#### WHAT YOU SHOULD DO:
Within the listing below, show every line that contains the word "lines".

#### SUPPLIED ENTRIES:
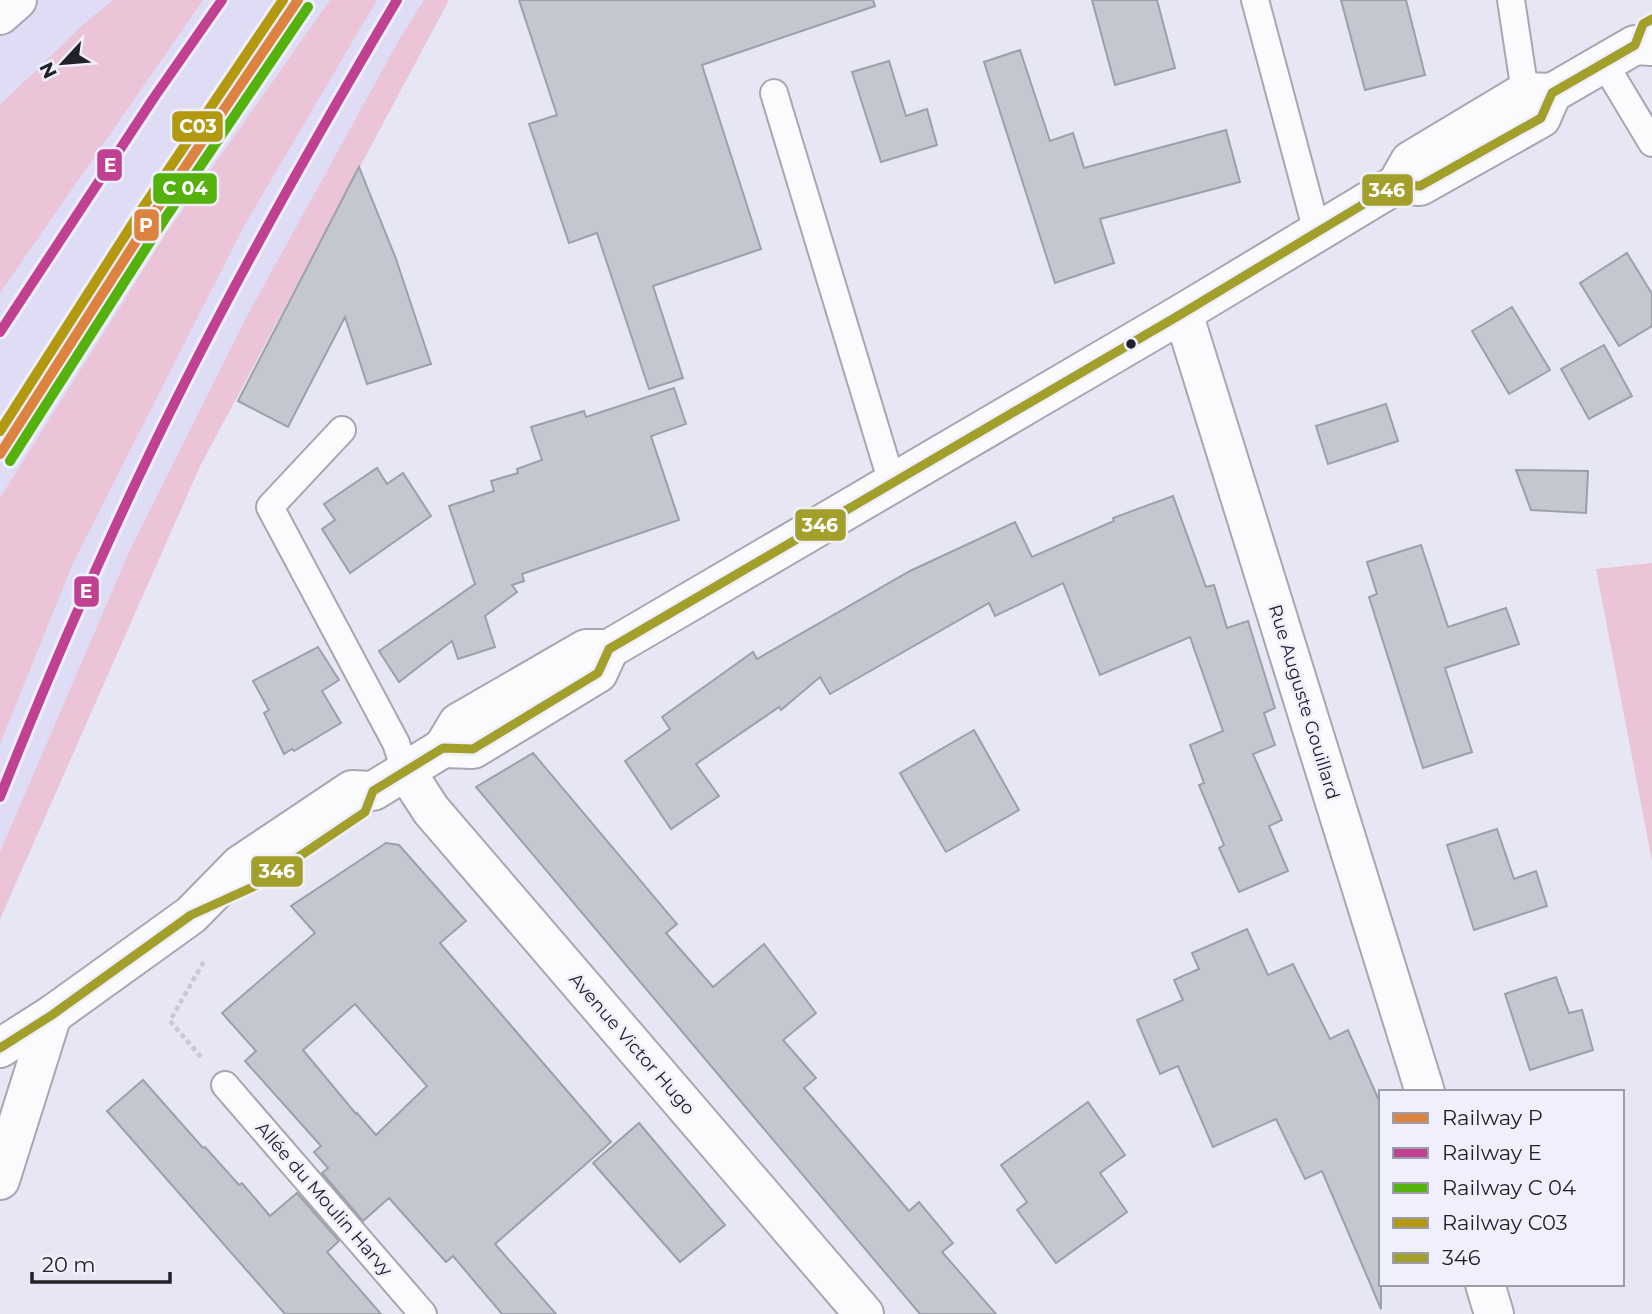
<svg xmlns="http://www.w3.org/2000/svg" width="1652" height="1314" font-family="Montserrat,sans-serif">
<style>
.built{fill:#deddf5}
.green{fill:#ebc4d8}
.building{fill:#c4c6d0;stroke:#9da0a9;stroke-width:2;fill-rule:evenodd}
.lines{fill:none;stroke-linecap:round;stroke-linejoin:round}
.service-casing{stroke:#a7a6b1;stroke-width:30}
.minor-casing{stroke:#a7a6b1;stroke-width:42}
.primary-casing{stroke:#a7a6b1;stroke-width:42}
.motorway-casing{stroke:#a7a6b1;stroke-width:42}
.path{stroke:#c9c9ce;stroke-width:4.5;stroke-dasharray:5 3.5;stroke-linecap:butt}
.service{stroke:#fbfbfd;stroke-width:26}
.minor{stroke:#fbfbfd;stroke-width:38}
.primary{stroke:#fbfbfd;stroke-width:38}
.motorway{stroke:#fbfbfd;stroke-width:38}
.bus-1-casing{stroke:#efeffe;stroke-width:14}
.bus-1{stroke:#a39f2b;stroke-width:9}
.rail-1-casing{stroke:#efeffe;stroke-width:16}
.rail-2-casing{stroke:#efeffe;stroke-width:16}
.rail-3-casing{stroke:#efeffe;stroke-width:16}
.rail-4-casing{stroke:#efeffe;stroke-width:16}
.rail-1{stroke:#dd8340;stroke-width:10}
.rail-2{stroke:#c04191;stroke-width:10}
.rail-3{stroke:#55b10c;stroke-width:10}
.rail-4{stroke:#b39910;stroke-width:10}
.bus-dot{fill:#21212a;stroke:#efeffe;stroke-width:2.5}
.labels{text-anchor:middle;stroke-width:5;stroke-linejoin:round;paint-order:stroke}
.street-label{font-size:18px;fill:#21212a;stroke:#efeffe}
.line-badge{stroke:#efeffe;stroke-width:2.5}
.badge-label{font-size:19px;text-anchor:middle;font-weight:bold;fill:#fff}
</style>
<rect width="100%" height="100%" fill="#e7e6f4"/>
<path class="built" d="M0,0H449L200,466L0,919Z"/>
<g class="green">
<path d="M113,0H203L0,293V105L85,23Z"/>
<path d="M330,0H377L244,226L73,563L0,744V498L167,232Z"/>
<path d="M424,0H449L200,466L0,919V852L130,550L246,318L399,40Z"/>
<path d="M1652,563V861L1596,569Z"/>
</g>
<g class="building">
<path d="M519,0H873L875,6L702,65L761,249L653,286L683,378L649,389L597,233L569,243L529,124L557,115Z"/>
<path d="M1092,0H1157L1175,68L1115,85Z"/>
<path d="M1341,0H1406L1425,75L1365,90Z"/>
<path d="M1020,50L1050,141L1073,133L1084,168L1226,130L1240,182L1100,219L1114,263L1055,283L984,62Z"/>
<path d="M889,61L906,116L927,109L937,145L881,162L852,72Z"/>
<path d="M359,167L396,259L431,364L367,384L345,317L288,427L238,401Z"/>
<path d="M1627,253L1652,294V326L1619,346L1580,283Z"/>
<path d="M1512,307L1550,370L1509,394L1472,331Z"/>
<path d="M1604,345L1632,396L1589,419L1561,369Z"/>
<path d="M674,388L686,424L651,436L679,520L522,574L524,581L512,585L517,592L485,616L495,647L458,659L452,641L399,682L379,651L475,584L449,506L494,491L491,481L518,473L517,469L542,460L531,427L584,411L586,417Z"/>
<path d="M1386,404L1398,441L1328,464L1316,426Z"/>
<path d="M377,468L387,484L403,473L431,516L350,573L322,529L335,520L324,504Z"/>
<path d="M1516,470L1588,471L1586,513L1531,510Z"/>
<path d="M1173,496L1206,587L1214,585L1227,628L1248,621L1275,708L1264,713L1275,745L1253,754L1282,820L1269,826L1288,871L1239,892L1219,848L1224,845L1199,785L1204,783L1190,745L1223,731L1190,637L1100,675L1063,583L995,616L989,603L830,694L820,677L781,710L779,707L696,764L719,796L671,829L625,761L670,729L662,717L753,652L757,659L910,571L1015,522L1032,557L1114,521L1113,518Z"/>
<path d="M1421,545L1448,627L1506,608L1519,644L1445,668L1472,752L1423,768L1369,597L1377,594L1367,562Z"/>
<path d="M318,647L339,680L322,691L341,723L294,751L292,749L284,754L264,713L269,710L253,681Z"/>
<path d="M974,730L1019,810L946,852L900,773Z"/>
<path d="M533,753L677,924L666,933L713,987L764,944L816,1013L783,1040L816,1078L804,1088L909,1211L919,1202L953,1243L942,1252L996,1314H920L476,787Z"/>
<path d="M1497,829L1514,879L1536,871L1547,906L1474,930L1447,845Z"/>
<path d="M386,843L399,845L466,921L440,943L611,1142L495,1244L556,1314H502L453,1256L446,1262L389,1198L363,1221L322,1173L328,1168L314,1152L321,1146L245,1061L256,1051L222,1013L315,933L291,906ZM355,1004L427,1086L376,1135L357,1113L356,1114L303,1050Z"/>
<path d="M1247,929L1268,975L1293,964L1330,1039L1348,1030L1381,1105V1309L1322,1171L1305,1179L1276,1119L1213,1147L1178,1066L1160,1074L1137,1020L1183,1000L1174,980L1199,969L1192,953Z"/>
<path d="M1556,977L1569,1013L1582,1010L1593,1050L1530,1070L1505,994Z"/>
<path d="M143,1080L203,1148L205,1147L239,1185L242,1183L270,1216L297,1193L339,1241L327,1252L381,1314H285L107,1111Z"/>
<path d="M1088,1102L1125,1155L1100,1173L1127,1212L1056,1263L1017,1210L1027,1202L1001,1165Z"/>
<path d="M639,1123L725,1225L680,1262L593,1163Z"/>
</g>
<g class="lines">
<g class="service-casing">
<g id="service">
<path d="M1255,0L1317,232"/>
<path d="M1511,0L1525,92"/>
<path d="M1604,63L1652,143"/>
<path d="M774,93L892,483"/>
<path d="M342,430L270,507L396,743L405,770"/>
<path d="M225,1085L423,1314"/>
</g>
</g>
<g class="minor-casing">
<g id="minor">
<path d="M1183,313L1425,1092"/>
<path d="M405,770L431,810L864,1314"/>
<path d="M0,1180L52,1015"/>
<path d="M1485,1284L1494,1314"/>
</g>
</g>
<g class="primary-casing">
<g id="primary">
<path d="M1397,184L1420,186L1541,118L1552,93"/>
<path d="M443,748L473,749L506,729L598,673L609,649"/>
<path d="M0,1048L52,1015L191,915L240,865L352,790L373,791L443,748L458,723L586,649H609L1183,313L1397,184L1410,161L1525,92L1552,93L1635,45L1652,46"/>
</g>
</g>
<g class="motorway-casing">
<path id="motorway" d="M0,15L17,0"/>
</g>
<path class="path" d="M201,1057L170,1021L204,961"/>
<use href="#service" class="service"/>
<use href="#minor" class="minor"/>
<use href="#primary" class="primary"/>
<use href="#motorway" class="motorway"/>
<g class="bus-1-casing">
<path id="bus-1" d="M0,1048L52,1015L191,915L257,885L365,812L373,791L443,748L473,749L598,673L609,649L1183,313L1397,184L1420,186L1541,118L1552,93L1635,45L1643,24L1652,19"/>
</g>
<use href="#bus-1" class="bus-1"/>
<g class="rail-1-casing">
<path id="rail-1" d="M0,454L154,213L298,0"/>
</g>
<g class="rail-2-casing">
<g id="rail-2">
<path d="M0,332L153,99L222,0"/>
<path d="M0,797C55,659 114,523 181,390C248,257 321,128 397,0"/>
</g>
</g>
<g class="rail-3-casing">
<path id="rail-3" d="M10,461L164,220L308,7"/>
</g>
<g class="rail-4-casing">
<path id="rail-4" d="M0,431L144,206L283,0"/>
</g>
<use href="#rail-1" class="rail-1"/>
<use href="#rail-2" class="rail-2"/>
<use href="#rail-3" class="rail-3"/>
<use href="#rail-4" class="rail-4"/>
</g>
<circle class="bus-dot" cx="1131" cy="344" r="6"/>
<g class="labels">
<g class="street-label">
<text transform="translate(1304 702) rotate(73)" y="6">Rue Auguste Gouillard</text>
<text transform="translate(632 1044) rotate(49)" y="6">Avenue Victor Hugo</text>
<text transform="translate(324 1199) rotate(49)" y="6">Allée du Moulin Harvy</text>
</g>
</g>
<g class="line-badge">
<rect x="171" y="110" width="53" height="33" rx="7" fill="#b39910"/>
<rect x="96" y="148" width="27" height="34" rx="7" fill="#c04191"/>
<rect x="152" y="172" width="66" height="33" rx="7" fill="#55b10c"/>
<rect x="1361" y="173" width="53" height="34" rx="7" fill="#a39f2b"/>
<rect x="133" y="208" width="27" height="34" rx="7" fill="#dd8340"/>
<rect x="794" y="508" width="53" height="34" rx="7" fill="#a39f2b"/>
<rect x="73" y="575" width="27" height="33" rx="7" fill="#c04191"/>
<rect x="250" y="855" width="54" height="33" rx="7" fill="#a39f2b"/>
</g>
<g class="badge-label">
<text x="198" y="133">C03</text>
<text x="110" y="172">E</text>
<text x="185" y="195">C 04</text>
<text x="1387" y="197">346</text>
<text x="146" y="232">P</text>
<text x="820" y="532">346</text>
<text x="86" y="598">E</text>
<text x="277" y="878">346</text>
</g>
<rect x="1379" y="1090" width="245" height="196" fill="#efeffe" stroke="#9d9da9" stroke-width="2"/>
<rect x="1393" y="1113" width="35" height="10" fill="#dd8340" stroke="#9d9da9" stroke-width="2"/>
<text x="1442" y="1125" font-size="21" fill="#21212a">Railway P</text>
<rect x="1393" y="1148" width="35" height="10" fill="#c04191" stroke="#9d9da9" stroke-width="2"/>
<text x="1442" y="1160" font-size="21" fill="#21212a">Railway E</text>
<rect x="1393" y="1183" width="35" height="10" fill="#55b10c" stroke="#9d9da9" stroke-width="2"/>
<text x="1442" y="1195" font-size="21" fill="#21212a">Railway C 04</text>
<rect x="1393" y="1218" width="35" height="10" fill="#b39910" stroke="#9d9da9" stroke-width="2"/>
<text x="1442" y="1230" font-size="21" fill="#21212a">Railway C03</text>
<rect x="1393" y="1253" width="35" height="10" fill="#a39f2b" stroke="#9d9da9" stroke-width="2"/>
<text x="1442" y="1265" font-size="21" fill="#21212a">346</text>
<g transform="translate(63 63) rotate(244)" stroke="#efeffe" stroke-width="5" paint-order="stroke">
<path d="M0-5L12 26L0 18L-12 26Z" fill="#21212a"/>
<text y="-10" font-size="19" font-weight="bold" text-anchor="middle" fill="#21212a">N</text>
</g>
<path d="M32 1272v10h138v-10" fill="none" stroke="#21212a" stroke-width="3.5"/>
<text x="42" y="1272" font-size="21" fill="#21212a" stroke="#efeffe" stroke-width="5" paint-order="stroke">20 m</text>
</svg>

#### FINISHED TASK:
.lines{fill:none;stroke-linecap:round;stroke-linejoin:round}
<g class="lines">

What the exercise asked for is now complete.